### Supplied material:
- Opening Delimiter -

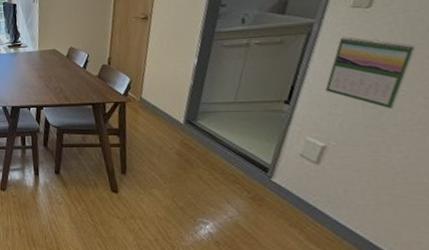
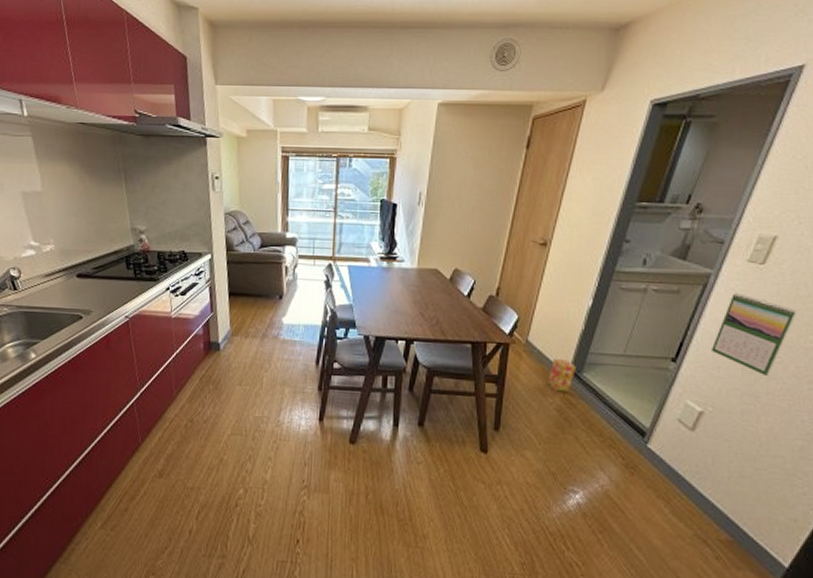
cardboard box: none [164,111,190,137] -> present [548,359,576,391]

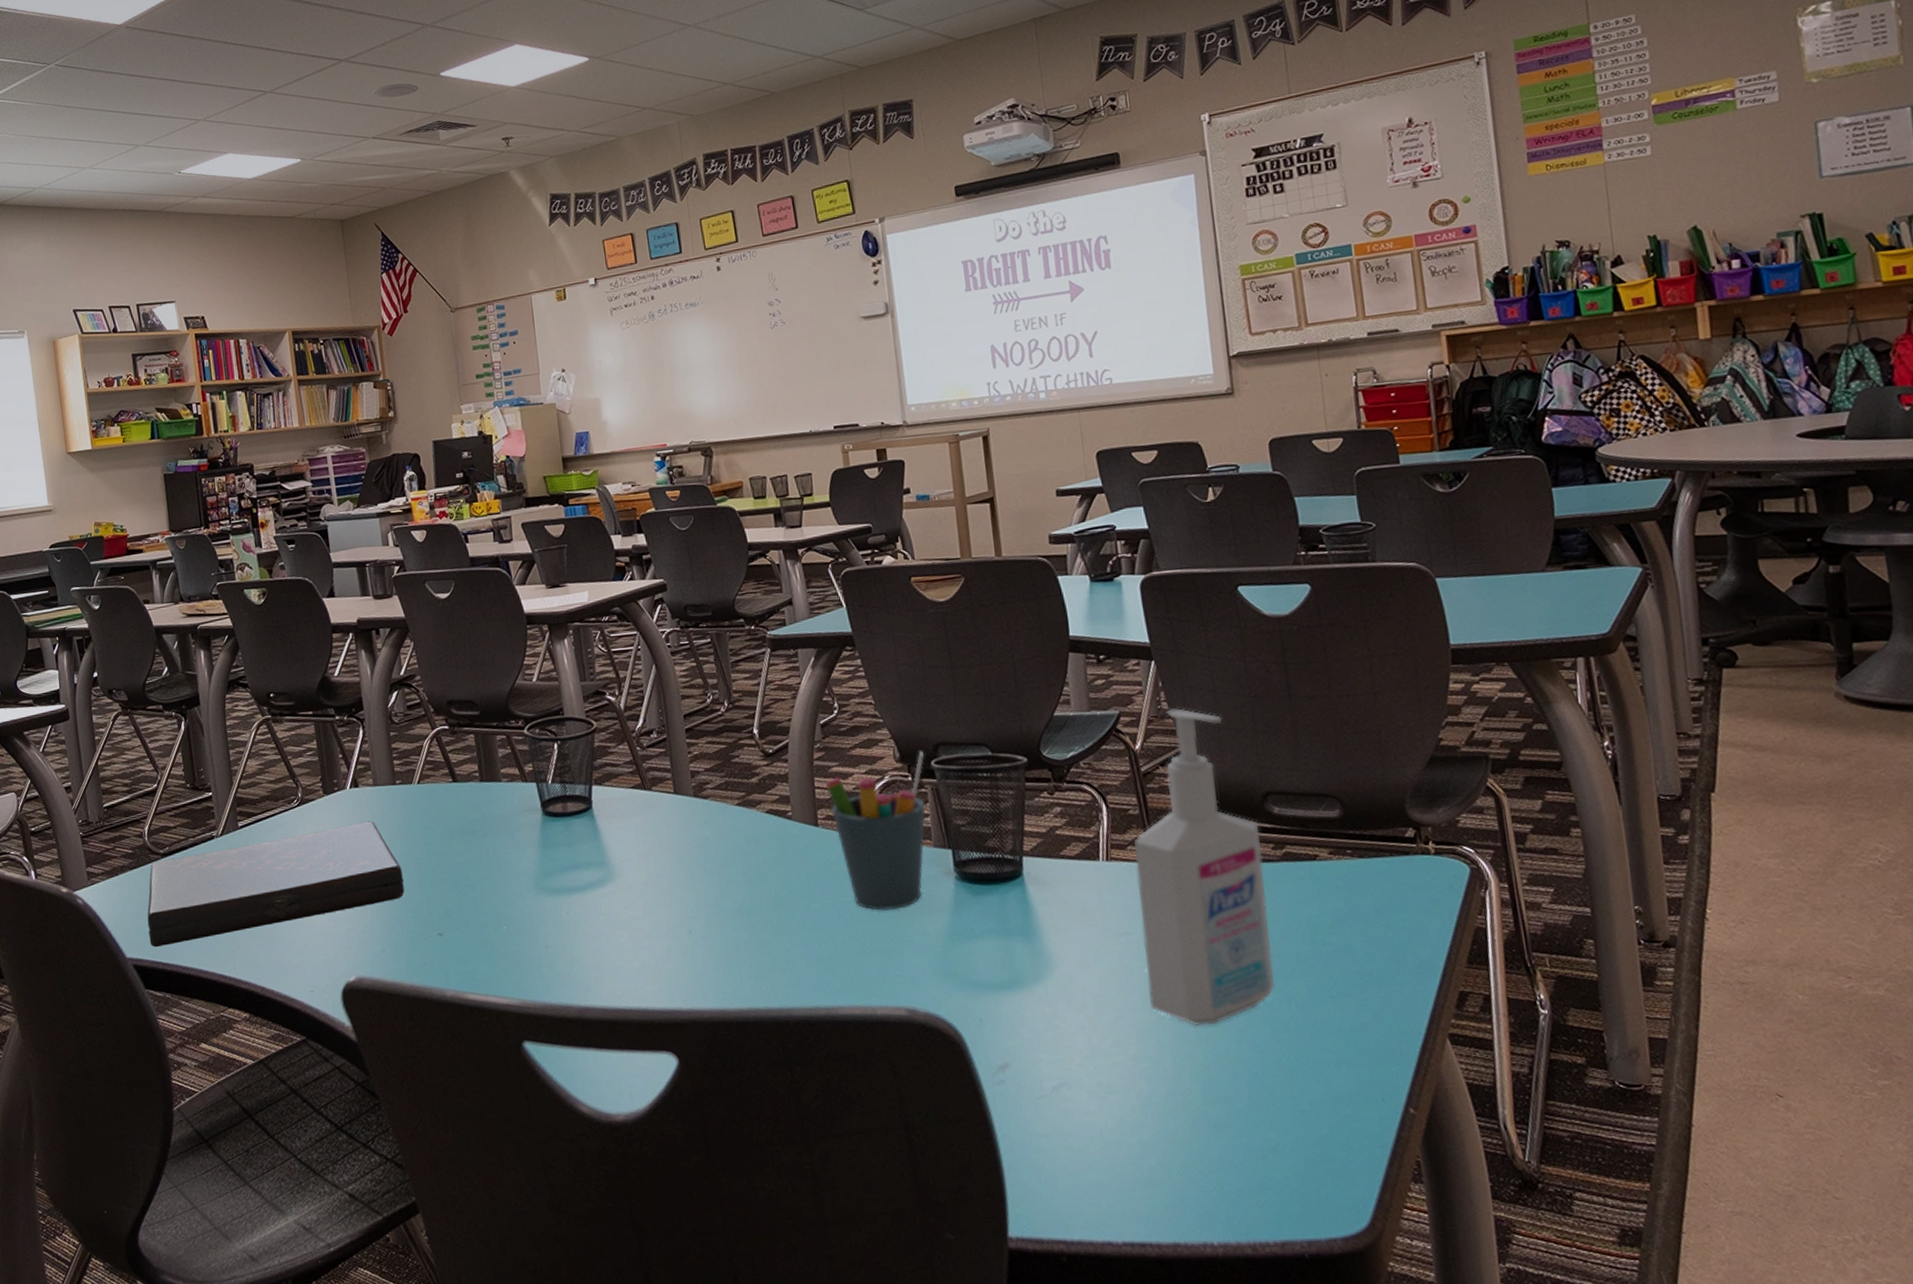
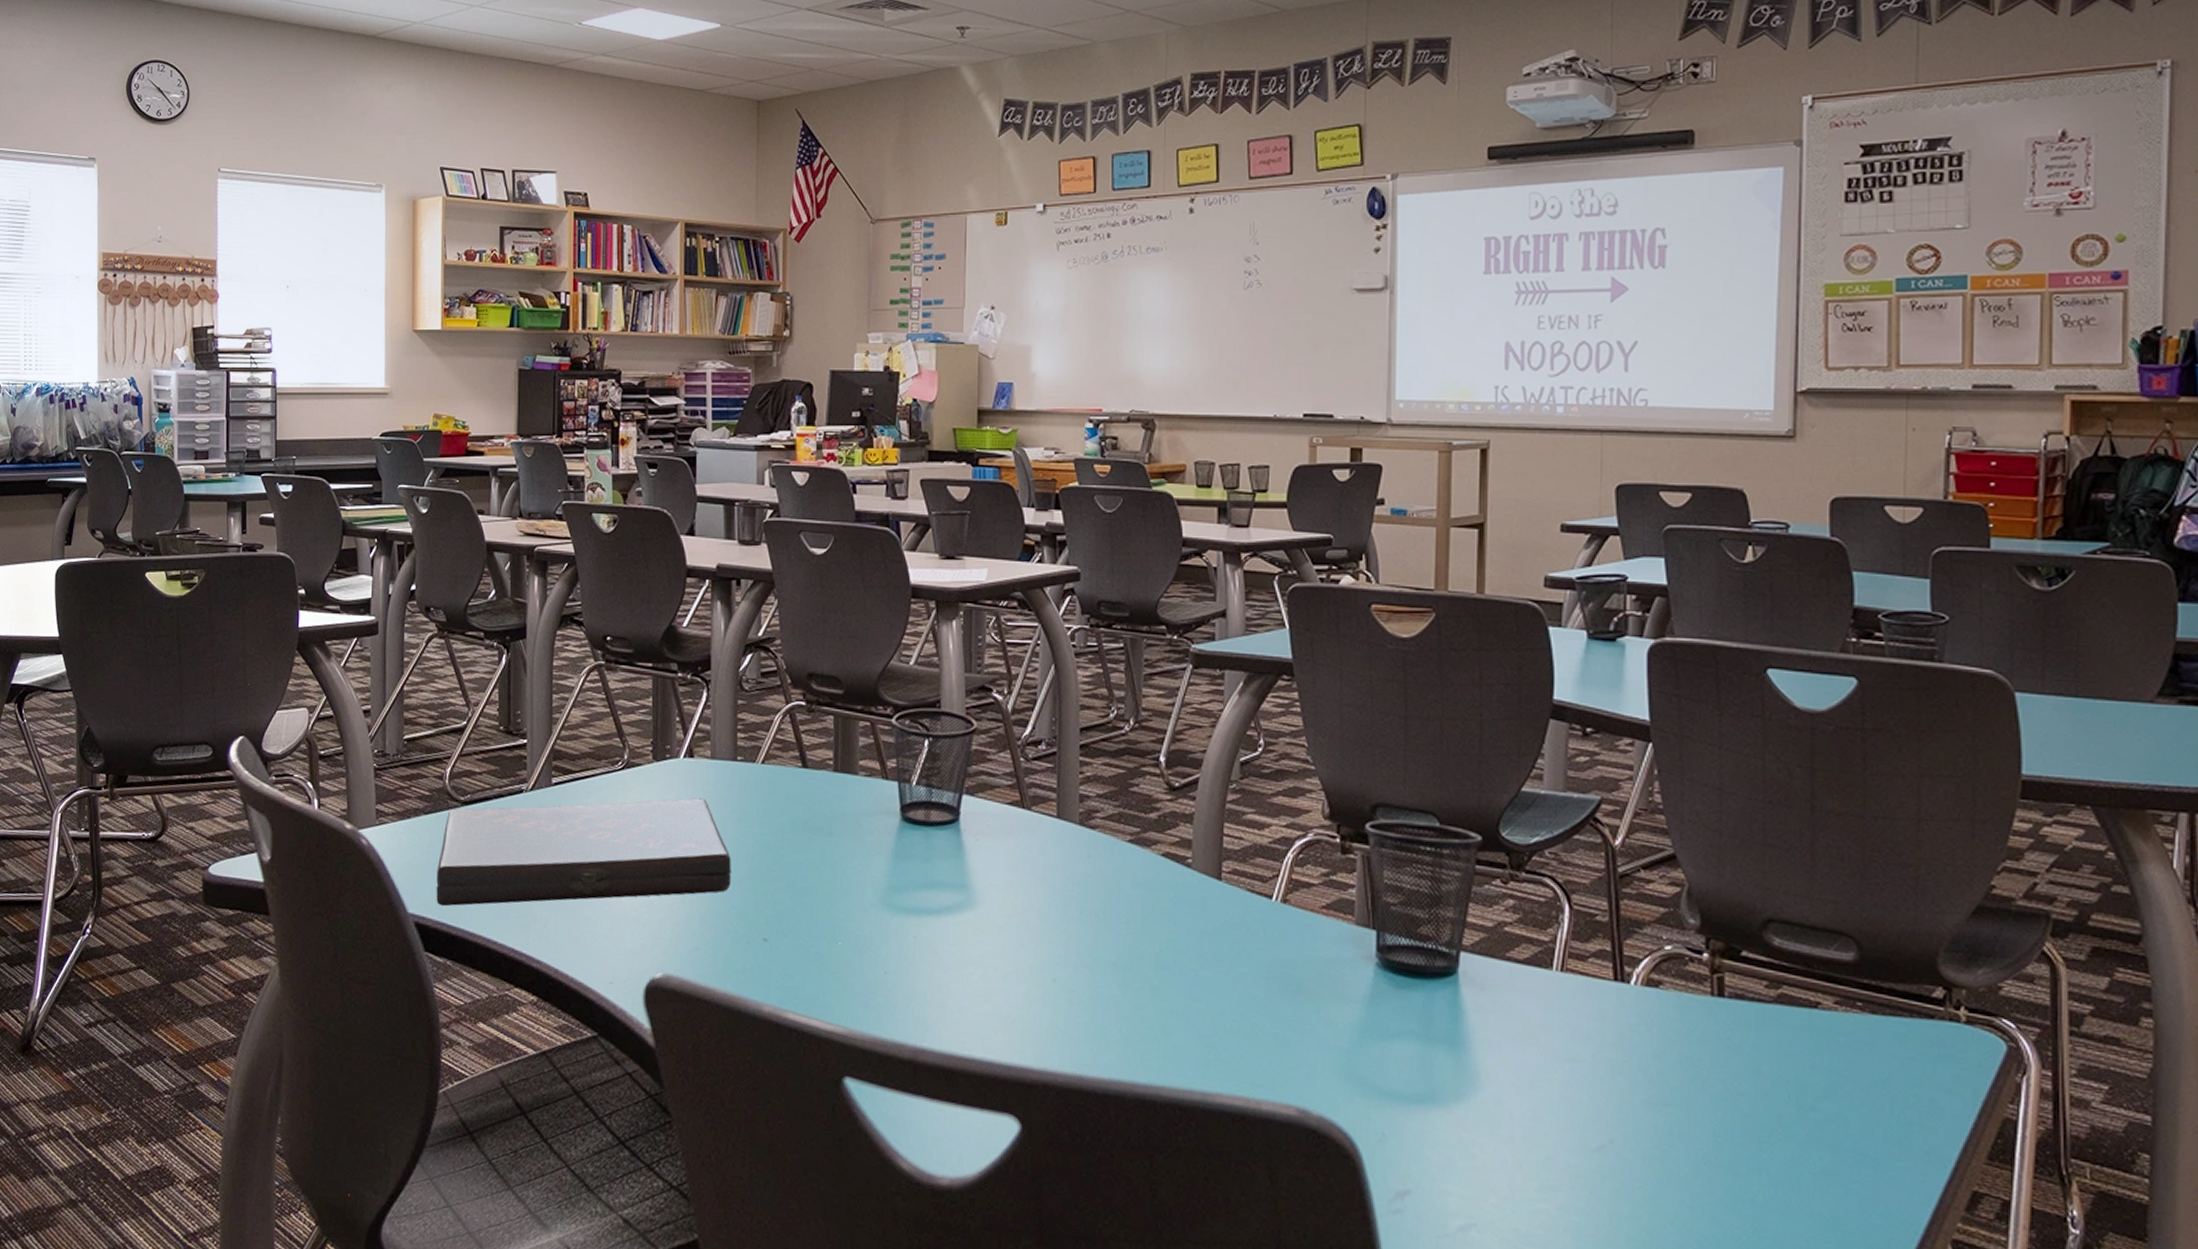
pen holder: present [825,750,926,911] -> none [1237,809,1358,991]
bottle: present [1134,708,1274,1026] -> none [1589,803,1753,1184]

- Closing Delimiter -

### Assignment:
The listing above must be given again exactly, minus its pictures.

### Written response:
cardboard box: none [164,111,190,137] -> present [548,359,576,391]

pen holder: present [825,750,926,911] -> none [1237,809,1358,991]
bottle: present [1134,708,1274,1026] -> none [1589,803,1753,1184]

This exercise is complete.